> _TO DO_
Write what comes next in the essay below about the Sermon on the Mount, starting right after its last sentence.
START EXCERPT TO READ
We’re all familiar with the argument that religion is a source of morals and conveys a moral compass on adherents. I’ve often taken umbrage with that, since the sort of distorted morals that religion conveys are specious at best.

The main thrust of this argument will be the infamous Sermon on the Mount, which is the largest collection of moral teachings of Jesus. Even Dawkins points to this as a good thing. I beg to differ.

The SoM sounds good on its face. It’s like “free.” Who doesn’t like free? So anything with the word free in it appeals to everyone. But there’s no free beer, and that’s a point that should be kept in mind with every statement that Jesus supposedly made.

When you take off the religion-colored glasses and read the sermon, you see that it’s really nothing but feel-good homilies that have no meaning at all. Let’s take a look:

“Blessed are the poor in spirit, for theirs is the kingdom of Heaven.”

Warm fuzzies, right? What, exactly are the poor in spirit? I’m interpreting this as people who are having daily problems that are becoming overwhelming. So, when you’re overwhelmed, you can hope for pie in the sky. How wonderful is that? This is an obvious empty promise. Fear being a main component of religion, and whether you’re poor in spirit or not, you are always kept in the dark as to whether you actually qualify for the kingdom of Heaven or the Lake of Fire. Somehow, this beatitude becomes a bit less of an encouragement if you think about it in that framework.

“Blessed are they that mourn, for they shall be comforted.”
END EXCERPT TO READ
START INFORMATION
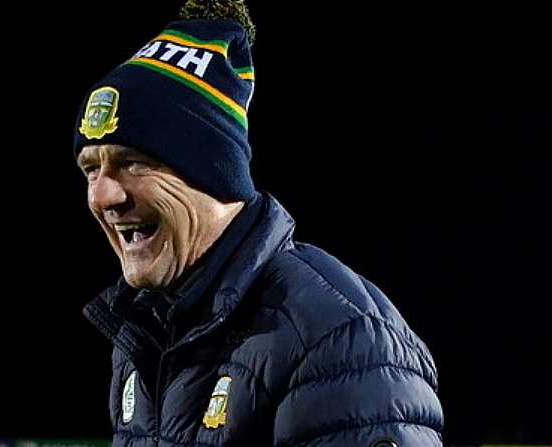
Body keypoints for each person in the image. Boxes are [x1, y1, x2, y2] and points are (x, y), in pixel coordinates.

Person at [73, 1, 444, 445]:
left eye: (132, 162)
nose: (103, 196)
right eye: (90, 169)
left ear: (209, 168)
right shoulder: (142, 335)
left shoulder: (338, 337)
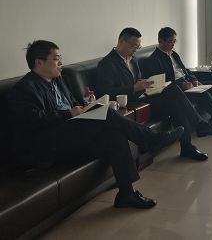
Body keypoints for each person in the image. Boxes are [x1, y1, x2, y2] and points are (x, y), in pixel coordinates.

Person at [7, 40, 184, 209]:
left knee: (115, 136)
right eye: (56, 59)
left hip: (69, 133)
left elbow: (73, 103)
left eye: (60, 58)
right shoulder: (25, 88)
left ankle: (126, 194)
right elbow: (32, 119)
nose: (60, 63)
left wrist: (85, 109)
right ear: (39, 62)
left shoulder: (58, 80)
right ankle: (152, 138)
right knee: (107, 113)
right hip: (47, 145)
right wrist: (68, 114)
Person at [96, 28, 212, 161]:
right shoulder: (107, 64)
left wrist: (147, 84)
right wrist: (134, 88)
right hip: (132, 104)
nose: (135, 50)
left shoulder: (133, 60)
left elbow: (137, 82)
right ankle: (199, 126)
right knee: (174, 90)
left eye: (138, 47)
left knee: (174, 101)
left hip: (145, 97)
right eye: (134, 46)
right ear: (121, 41)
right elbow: (105, 92)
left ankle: (187, 146)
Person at [144, 27, 212, 131]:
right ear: (161, 41)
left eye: (174, 41)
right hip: (178, 89)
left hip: (188, 82)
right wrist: (182, 85)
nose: (173, 45)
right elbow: (162, 83)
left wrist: (194, 80)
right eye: (170, 42)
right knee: (204, 94)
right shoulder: (155, 59)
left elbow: (185, 70)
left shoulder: (173, 54)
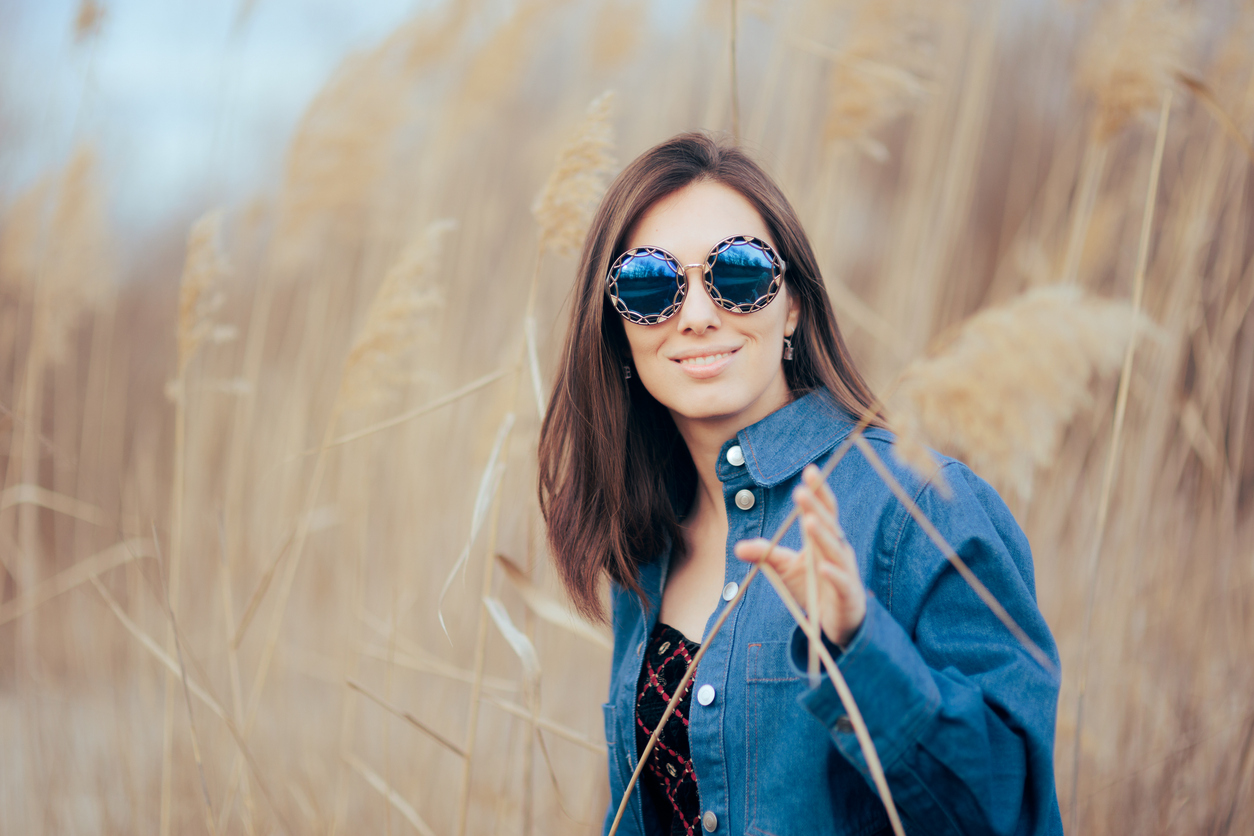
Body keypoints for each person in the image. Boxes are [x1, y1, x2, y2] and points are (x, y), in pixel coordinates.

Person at [537, 132, 1063, 836]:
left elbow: (1007, 809)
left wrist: (855, 642)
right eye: (650, 284)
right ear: (617, 327)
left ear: (792, 306)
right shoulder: (648, 541)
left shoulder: (917, 505)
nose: (697, 314)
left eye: (739, 275)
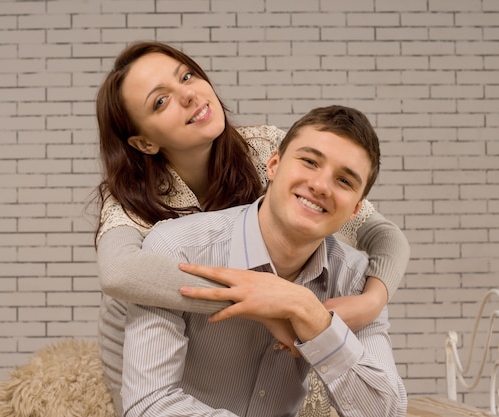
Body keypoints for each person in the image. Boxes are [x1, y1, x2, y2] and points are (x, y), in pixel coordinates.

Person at [93, 41, 410, 416]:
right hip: (145, 327)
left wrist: (370, 301)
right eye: (160, 101)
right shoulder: (133, 199)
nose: (189, 96)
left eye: (187, 76)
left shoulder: (264, 148)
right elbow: (118, 273)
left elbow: (383, 234)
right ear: (144, 141)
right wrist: (267, 304)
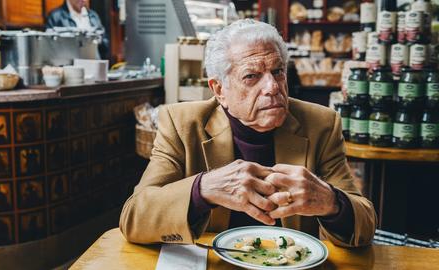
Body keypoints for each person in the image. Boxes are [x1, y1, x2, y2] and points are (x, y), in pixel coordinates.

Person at [119, 19, 376, 247]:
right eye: (252, 76)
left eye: (278, 71)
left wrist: (332, 202)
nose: (272, 87)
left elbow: (365, 226)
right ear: (219, 90)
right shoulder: (182, 123)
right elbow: (133, 218)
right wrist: (203, 189)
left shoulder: (321, 123)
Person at [45, 0, 109, 59]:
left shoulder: (93, 16)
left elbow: (105, 45)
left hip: (94, 64)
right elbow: (49, 49)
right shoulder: (55, 16)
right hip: (68, 67)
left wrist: (98, 39)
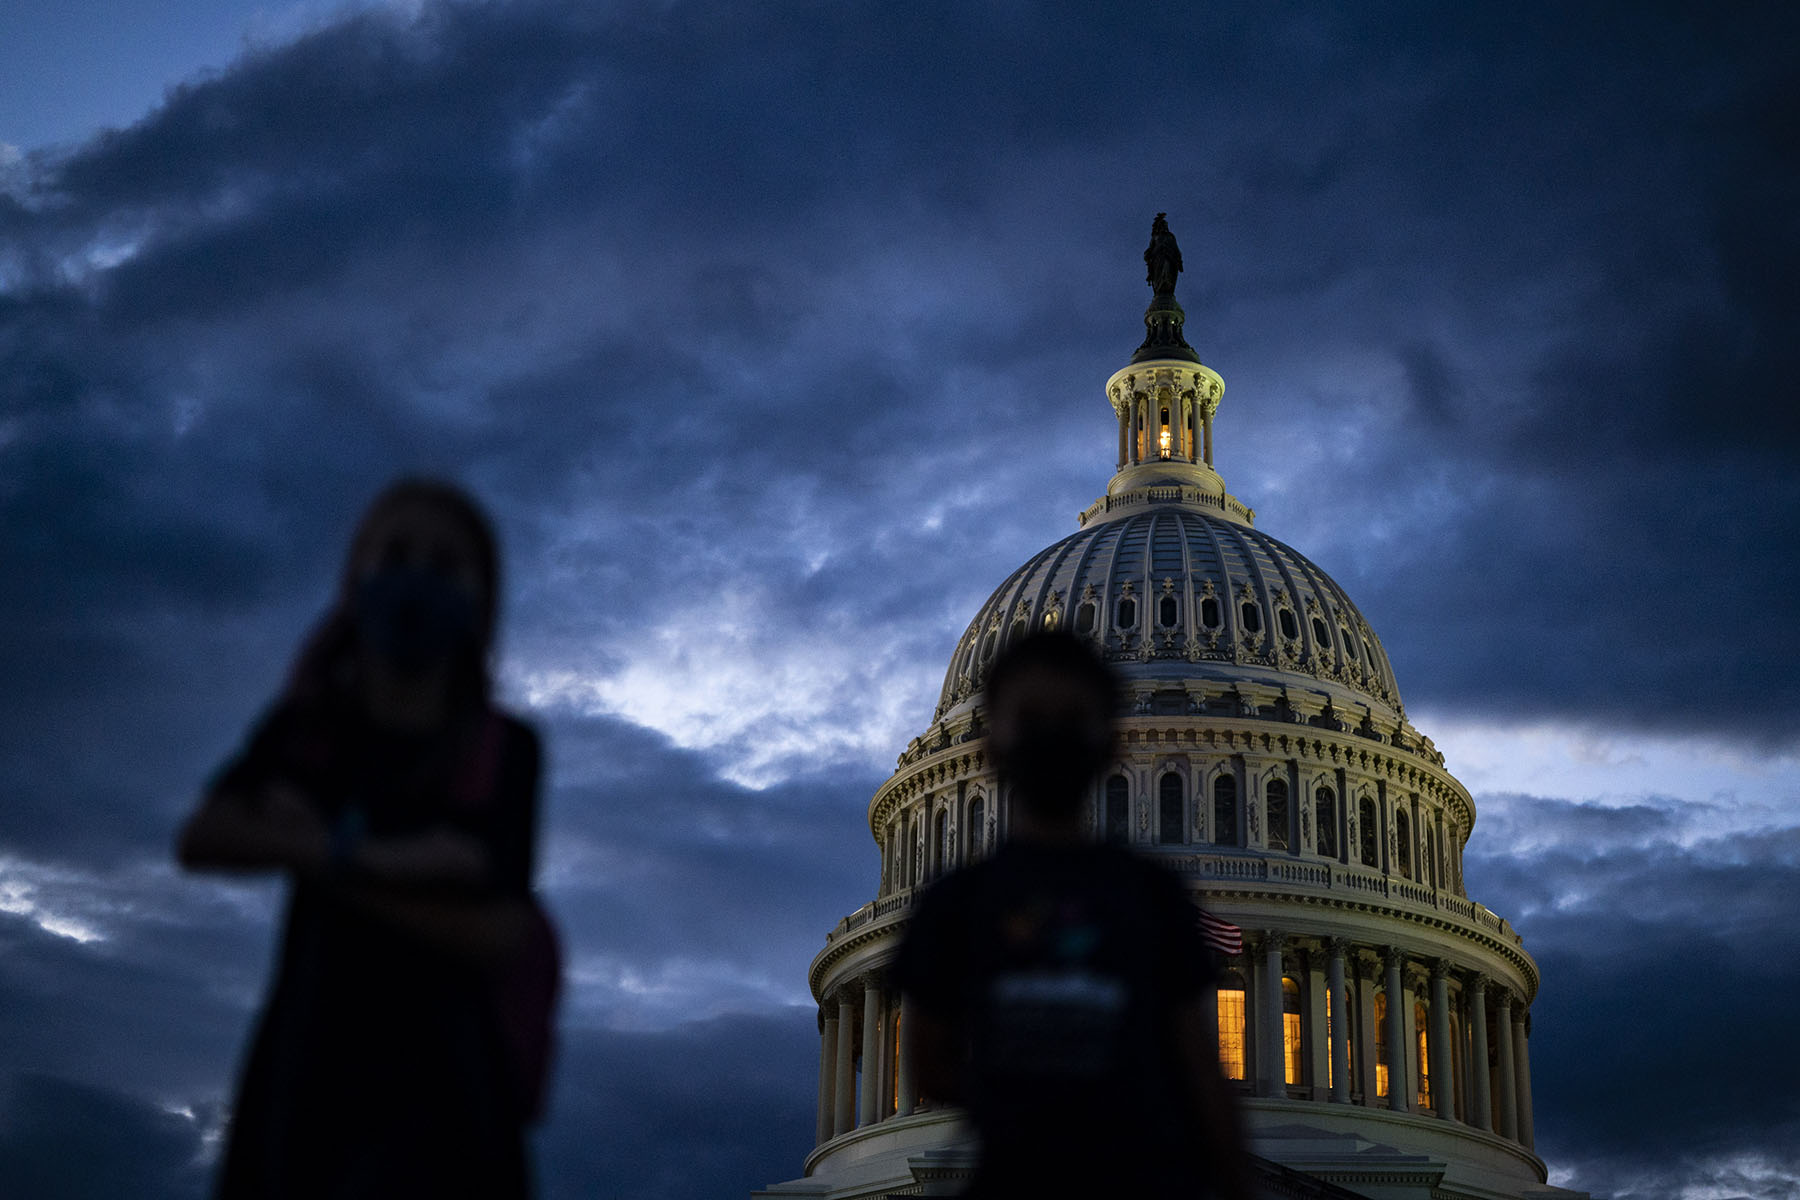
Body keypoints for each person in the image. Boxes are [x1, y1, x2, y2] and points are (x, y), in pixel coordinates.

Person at [178, 479, 545, 1200]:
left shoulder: (504, 748)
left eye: (446, 564)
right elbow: (202, 835)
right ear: (355, 581)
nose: (417, 576)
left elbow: (504, 931)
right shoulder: (311, 728)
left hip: (449, 1095)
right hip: (309, 1068)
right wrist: (402, 865)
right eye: (397, 552)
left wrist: (320, 853)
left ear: (482, 600)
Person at [892, 631, 1250, 1200]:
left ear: (1109, 744)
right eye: (1031, 718)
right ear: (992, 745)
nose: (1050, 738)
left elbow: (1201, 1072)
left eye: (1070, 718)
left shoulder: (1152, 898)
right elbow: (928, 1064)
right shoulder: (955, 906)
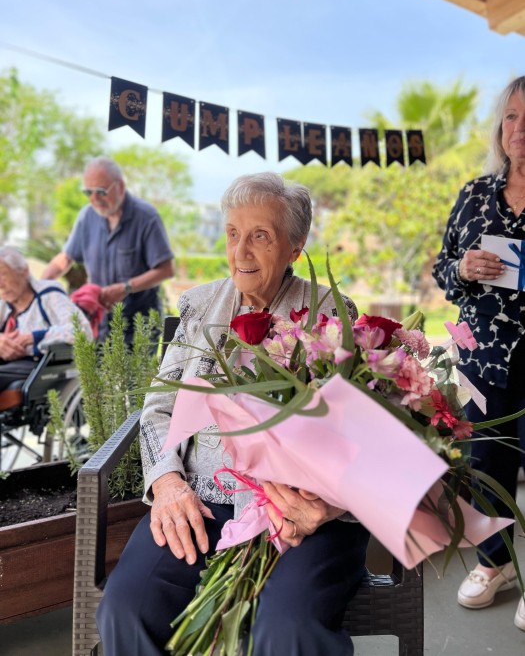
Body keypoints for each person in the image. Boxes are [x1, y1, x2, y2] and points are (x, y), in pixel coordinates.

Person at [96, 172, 370, 655]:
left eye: (260, 236)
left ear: (295, 247)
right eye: (232, 233)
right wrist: (167, 483)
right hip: (201, 499)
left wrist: (326, 503)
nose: (240, 251)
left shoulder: (331, 313)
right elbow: (159, 408)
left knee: (285, 627)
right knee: (127, 606)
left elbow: (357, 430)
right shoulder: (200, 306)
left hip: (299, 510)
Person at [432, 75, 525, 632]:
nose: (520, 129)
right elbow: (442, 267)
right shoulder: (474, 194)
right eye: (512, 117)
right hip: (484, 360)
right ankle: (497, 564)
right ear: (500, 127)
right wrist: (463, 268)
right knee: (487, 465)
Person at [42, 156, 175, 344]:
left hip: (139, 327)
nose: (94, 199)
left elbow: (166, 269)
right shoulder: (87, 216)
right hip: (99, 323)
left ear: (120, 186)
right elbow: (65, 258)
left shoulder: (146, 217)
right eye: (88, 192)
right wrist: (40, 285)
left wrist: (126, 287)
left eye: (101, 191)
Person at [0, 246, 92, 393]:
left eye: (3, 274)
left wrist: (34, 337)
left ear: (24, 271)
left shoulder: (49, 296)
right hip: (10, 367)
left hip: (41, 368)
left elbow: (81, 330)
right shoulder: (3, 305)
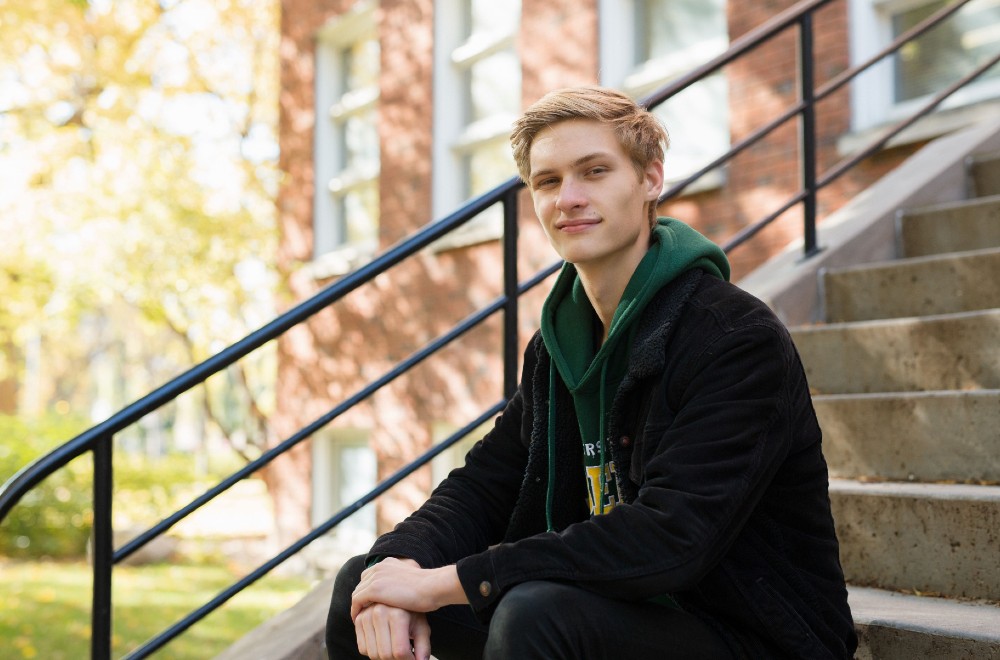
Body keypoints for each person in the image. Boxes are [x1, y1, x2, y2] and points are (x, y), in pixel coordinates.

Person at [325, 85, 857, 659]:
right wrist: (395, 567)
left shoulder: (732, 338)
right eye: (548, 182)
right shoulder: (558, 348)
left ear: (651, 179)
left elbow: (672, 536)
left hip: (750, 633)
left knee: (534, 614)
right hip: (615, 612)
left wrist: (446, 582)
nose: (568, 198)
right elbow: (483, 484)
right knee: (360, 589)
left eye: (594, 172)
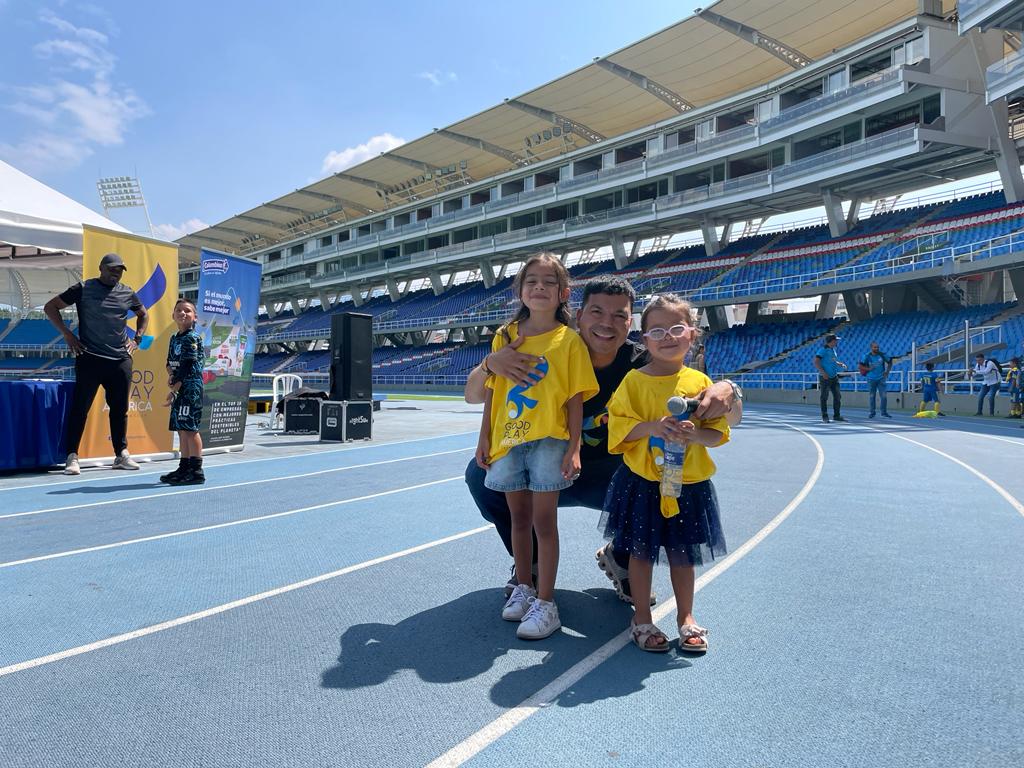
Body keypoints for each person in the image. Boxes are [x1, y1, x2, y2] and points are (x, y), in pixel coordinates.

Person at [463, 275, 742, 606]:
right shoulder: (554, 350)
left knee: (660, 482)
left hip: (613, 477)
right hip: (550, 467)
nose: (607, 324)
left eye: (619, 316)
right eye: (597, 312)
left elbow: (731, 418)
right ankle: (530, 564)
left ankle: (622, 559)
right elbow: (473, 396)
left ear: (630, 324)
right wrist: (489, 365)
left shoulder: (643, 363)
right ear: (579, 316)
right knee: (481, 478)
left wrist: (730, 390)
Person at [476, 252, 599, 640]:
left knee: (545, 522)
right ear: (520, 290)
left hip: (549, 440)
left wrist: (574, 446)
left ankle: (547, 602)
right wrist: (484, 436)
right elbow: (493, 393)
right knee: (519, 520)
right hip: (508, 441)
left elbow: (575, 399)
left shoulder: (569, 341)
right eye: (531, 281)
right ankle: (524, 588)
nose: (539, 288)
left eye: (548, 282)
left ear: (563, 293)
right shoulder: (505, 337)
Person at [600, 294, 729, 653]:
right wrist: (653, 427)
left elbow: (718, 433)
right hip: (644, 483)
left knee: (682, 554)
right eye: (656, 330)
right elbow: (620, 430)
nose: (667, 337)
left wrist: (694, 435)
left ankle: (686, 616)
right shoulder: (634, 382)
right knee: (640, 554)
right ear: (644, 339)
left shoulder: (701, 382)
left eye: (676, 328)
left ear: (692, 333)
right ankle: (641, 617)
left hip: (688, 485)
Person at [43, 253, 148, 475]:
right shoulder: (83, 288)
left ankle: (121, 454)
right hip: (89, 358)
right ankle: (72, 456)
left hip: (120, 360)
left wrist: (137, 339)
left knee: (120, 410)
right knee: (80, 410)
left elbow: (143, 314)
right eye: (111, 269)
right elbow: (50, 307)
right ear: (101, 268)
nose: (115, 273)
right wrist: (67, 335)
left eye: (119, 270)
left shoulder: (127, 292)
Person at [161, 299, 206, 485]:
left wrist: (176, 386)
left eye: (187, 311)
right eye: (178, 310)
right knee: (181, 429)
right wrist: (171, 375)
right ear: (173, 315)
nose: (182, 313)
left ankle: (196, 471)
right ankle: (184, 466)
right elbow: (170, 362)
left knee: (190, 429)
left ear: (194, 317)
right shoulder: (174, 338)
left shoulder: (192, 338)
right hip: (179, 386)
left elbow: (188, 364)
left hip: (190, 387)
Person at [813, 333, 846, 423]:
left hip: (834, 376)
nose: (837, 342)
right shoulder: (822, 350)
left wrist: (840, 364)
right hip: (825, 378)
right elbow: (816, 362)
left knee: (837, 396)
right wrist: (823, 373)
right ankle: (825, 416)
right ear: (831, 341)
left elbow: (833, 360)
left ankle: (837, 415)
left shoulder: (833, 350)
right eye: (836, 340)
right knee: (824, 397)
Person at [860, 341, 892, 418]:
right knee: (872, 396)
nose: (876, 348)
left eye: (877, 347)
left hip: (881, 378)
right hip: (871, 379)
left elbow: (890, 362)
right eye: (875, 347)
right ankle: (872, 412)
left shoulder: (882, 355)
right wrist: (868, 368)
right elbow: (861, 366)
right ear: (871, 348)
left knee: (884, 396)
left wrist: (887, 372)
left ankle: (884, 412)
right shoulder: (866, 356)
END INFORMATION
> _WRITTEN RESPONSE_
This one’s really empty. It doesn’t say that the person for whom they mourn will be returned to them. It just says that someone (another follower?) will pat them on the shoulder to help them get through their loss. Since that’s normal hominid behavior, there’s no explicit promise here except that other humans will have empathy and they already do have empathy.

“Blessed are the meek, for they shall inherit the earth.”

Well, when the non-meek finish with the earth, the meek may not want it. This is another empty promise since there is no sign that in Jesus’ day or in modern times any meek will inherit anything and may actually be left out of their parents’ wills because nobody likes a mouse. Show some character, people!

“Blessed are they that hunger and thirst for righteousness, for they shall be fulfilled.”

Not happening. Sorry, but there are a great many people who hunger for such things, and occasionally they organize and actually receive righteousness to some small degree, only to have it snatched away again later.

I wonder if in this passage the righteousness in question is the coming of the kingdom of God on earth, in which the Romans will be overthrown and the Jews will be ascendant? Because yes, the Romans eventually perished at the hands of Christianity, but the Jews are still not doing very well. Remember, the Holocaust came after Jesus’ pronouncement.  It’s difficult to find a time in history when the benighted tribe of Moses wasn’t under someone’s thumb. I can see why the Jewish Jesus might think that things were about to be changed for the better, but that was the expectation for centuries.

“Blessed are the merciful, for they shall obtain mercy.”

How does this work, exactly? Someone owes you money, for example, and you tell them, “Look, I know you’re having a hard time, so I’ll just forgive the debt.” So then you lose your home because you couldn’t pay your mortgage. The only way that this makes sense is to assume that the brutal Yahweh will notice your small contribution to the general welfare of the world and somehow reward you for it. Maybe move your heavenly chair a few inches closer to him, though you’re still out in the wings somewhere.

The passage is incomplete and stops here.